Using three various datasets (INRIA, Daimler, ETH), we can not only enrich our dataset extensively, but also evaluate the robustness and precision of the proposed method comprehensively. The image of these datasets contains abrupt illumination, different human shape, and cluttered backgrounds but our method has the ability to detect pedestrians in these challenges situations which is another advantage of it. Figure 8 display some sample results of pedestrian detection. In Fig. 8, the blue boxes, black boxes, yellow boxes, and red boxes depict detected pedestrians through using only the proposed M-LBP feature, only HOG feature, only the proposed M-Haar-like feature, and our suggested strategy (combination of HOG, M-LBP, and M-Haar like features), respectively. Indeed, for one time, only the M-LBP features are extracted from images and then these extracted features are sent to the AdaBoost classifier to detect pedestrian (blue boxes). For the second time, only the HOG features are extracted from input images and sent to the AdaBoost classifier to detect pedestrians (black boxes). For the third time, only the M-Haar-like features are extracted from input images and feed to the AdaBoost classifier to detect pedestrians (yellow boxes). For the fourth time, the extracted HOG, M-LBP, M-Haar-like features are sent to the AdaBoost classifier and pedestrians are detected through our method (red boxes). As illustrated in Fig. 8, each of the aforementioned features alone performs poorly. However, the combination of these features achieved higher accuracy and lower miss rate because it contains gradient, difference, convolution, and histogram operators, which are supplementary with each other. We do not provide an exhaustive comparison of runtimes among state-of-the-art detectors in this work because various detectors are implemented on various machines, some even heavily rely on GPU computations [38]. It, therefore, does not make much sense to list runtimes from different computing architectures. However, our method can be readily and efficiently implemented with high speed and low computational time.
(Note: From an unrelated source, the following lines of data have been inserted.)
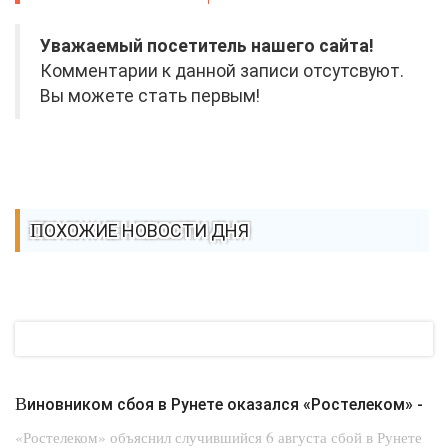
Уважаемый посетитель нашего сайта!
Комментарии к данной записи отсутсвуют.
Вы можете стать первым!
ПОХОЖИЕ НОВОСТИ ДНЯ
Виновником сбоя в Рунете оказался «Ростелеком» -
«Ростелеком» объяснил случившийся 6 августа сбой в Рунете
Conclusion and future work
In this contribution, a precise pedestrian detection method was suggested. The first novelty of this investigation was improving two original features named as modified local binary pattern (M-LBP) and modified Haar like features (M-Haar like features). Then these features were combined with the HOG features as the most famous descriptor in feature-based pedestrian detection methods. Another positive aspect of this work was adopting three different datasets (INRIA, Daimler, and ETH). Each dataset was recorded in various environments, resolution, background occlusion, and light condition. Thus, by employing three different datasets, we can evaluate the robustness and precision of the proposed method comprehensively. The extensive experimental results denoted that our suggested approach obtained better detection-rate and accuracy compared to the traditional feature-based pedestrian detection methods. Considering the widespread success of deep learning and CNNs in object detection methods, we will focus on employing deep learning techniques or combining it with our method in pedestrian detection systems and try to achieve better results.